(Beginning of TASK INPUT)

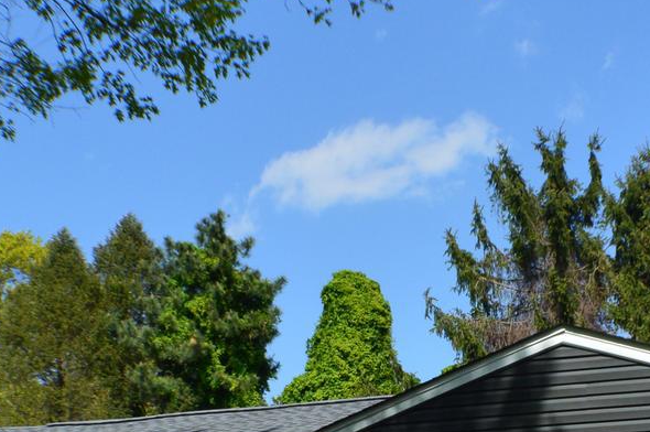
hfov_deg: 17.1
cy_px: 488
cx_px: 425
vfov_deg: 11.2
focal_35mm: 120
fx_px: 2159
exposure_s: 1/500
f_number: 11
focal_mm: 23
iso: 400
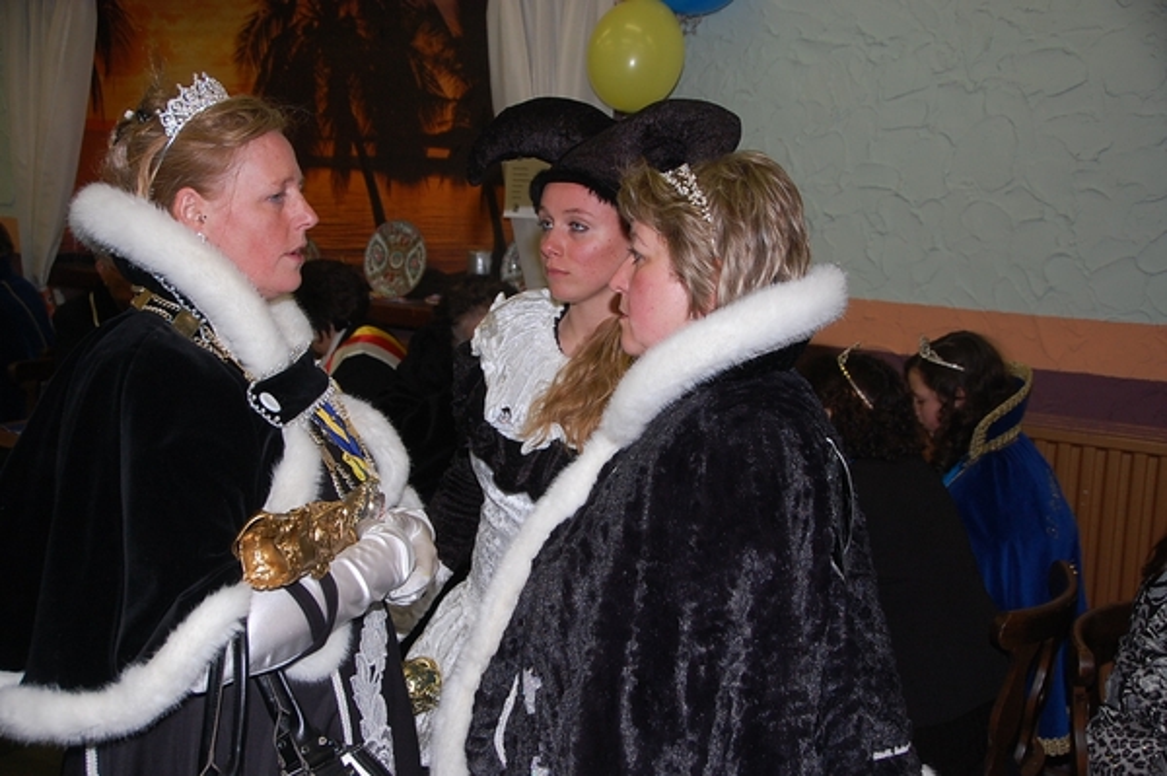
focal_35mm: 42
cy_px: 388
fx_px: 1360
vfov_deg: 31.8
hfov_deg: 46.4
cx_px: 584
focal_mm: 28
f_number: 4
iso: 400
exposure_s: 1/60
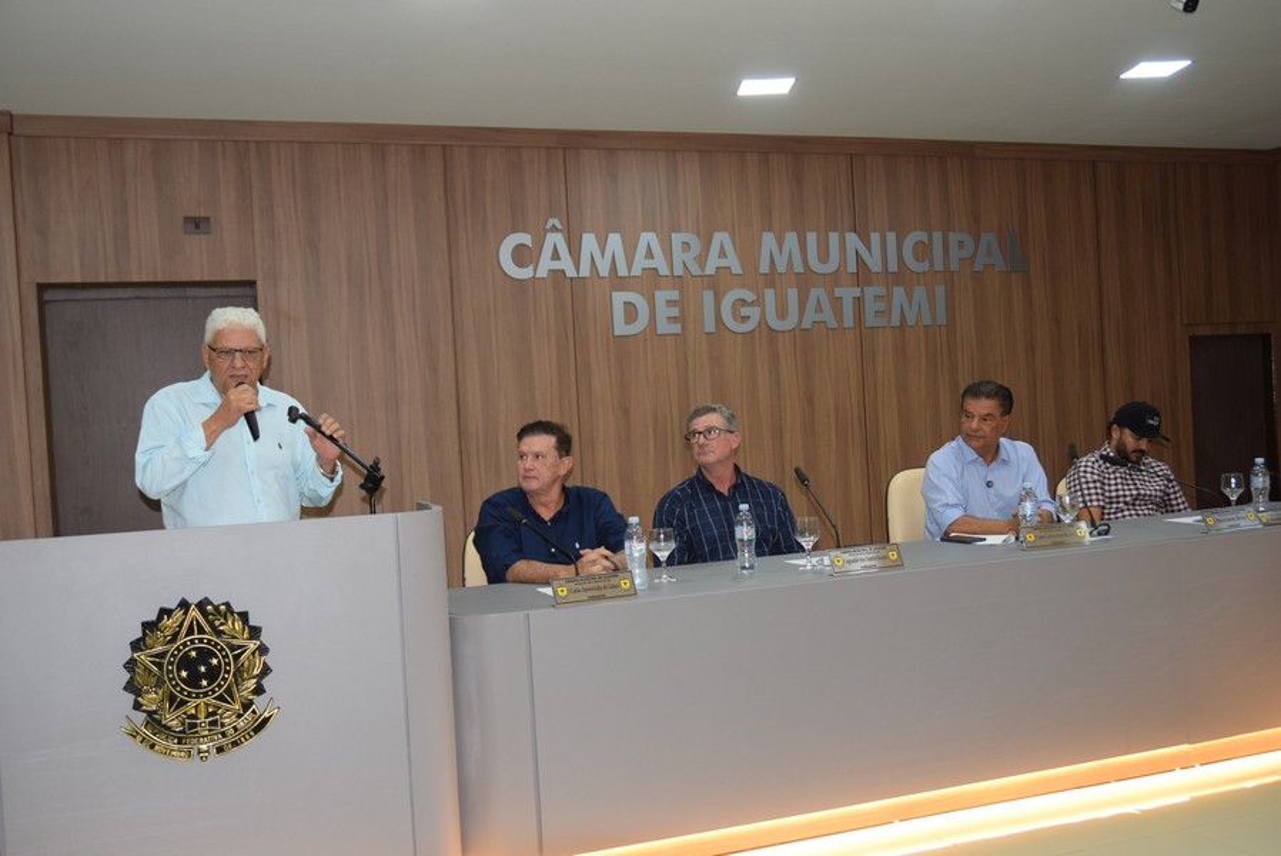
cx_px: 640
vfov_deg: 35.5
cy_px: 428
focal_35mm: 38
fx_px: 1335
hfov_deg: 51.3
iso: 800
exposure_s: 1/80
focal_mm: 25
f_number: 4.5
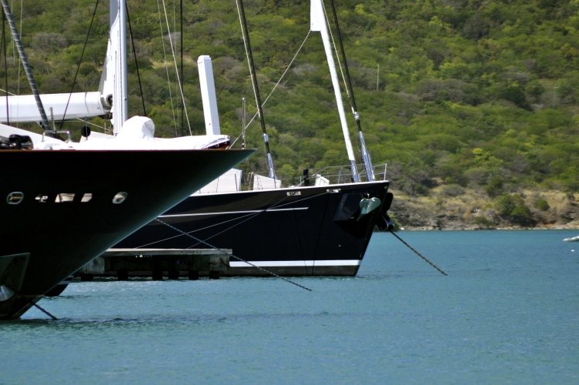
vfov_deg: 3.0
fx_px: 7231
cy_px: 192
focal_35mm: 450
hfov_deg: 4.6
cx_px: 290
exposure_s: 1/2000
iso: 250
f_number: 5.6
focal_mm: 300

(End of TASK INPUT)

** WORK REQUIRED **
Word for word, retype all of the data above, but include no pictures.

** PROBLEM SOLUTION **
hfov_deg: 17.1
cy_px: 488
cx_px: 425
vfov_deg: 11.2
focal_35mm: 120
fx_px: 2159
exposure_s: 1/500
f_number: 11
focal_mm: 23
iso: 400
focal_35mm: 42
cy_px: 388
fx_px: 1360
vfov_deg: 31.8
hfov_deg: 46.4
cx_px: 584
focal_mm: 28
f_number: 4
iso: 400
exposure_s: 1/60
cx_px: 640
vfov_deg: 35.5
cy_px: 428
focal_35mm: 38
fx_px: 1335
hfov_deg: 51.3
iso: 800
exposure_s: 1/80
focal_mm: 25
f_number: 4.5
vfov_deg: 3.0
fx_px: 7231
cy_px: 192
focal_35mm: 450
hfov_deg: 4.6
cx_px: 290
exposure_s: 1/2000
iso: 250
f_number: 5.6
focal_mm: 300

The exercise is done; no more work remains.